АБВГДЕЁЖЗИКЛМНОПРСТУФХЦЧШЩЭЮЯ

ЕРМОЛОВ Алексей Петр. (1772—1861)

ЕРМОЛОВ Алексей Петр. (1772—1861) — генерал. Отличился в кампанию 1812 года. Быстро завоевал популярность среди радикально настроенного офицерства и широких слоев общества. Назначение его в 1817 г. главноуправляющим Грузии имело отчасти в виду удалить его из Петербурга. 1820 год, когда в обществе обсуждался вопрос о войне за освобождение греков с Турцией, и Е. назывался как главнокомандующий, — год его наибольшей популярности. Ему пишут стихотворные оды и послания Рылеев и Кюхельбекер. На Кавказе Е. был в известной мере самостоятелен. Кавказскую политику его можно характеризовать как жестокое и прямолинейное распространение власти России на горские племена.
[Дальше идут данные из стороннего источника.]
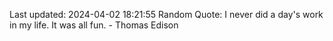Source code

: Last updated: 2024-04-02 18:21:55
Random Quote: I never did a day's work in my life.  It was all fun. - Thomas Edison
Сложность его характера и склонность к политическим комбинациям вызывала нередко отзывы вроде позднейшей пушкинской характеристики: «великий шарлатан» (1834 г.). Самостоятельность его и оппозиционность по отношению к Александру I и его политике способствовали его популярности в среде декабристов и навлекли на него подозрения в деле о 14 декабря. В 1827 г. во время персидской войны сменен Паскевичем и отставлен. С тех пор более не служил и занял место в рядах «бездейственной оппозиции». Для того, чтобы повидаться с Е., Пушк., едучи на Кавказ, в 1829 г. делает, по собственному признанию, двести верст лишних. Кроме простого желания посетить Е., здесь могло быть также и желание Пушк. заняться историей Грузии и ермоловского периода на Кавказе (созревшее к 30-м годам). Замечание Пушк. о том, что «о правительстве и о политике не было ни слова» при встрече, находится в видимом противоречии даже с передаваемыми самим Пушк. в его путевых записках разговорами (критика Паскевича о влиятельности немцев в армии, о кн. Курбском, без сомнения, с намеками на современное и личное положение и т. д.). В письме к Д. В. Давыдову (процитированном этим последним в письме к Вяземскому) Е. пишет: «Был у меня Пушкин. Я в первый раз видел его и, как можешь себе вообразить, смотрел на него с живейшим любопытством. В первый раз не знакомятся коротко, но какая власть высокого таланта! Я нашел в себе чувство, кроме невольного уважения» — и далее о стихах Пушк.: «Вот это поэзия! Это не стихи нашего знакомого Грибоедова, от жевания которых скулы болят».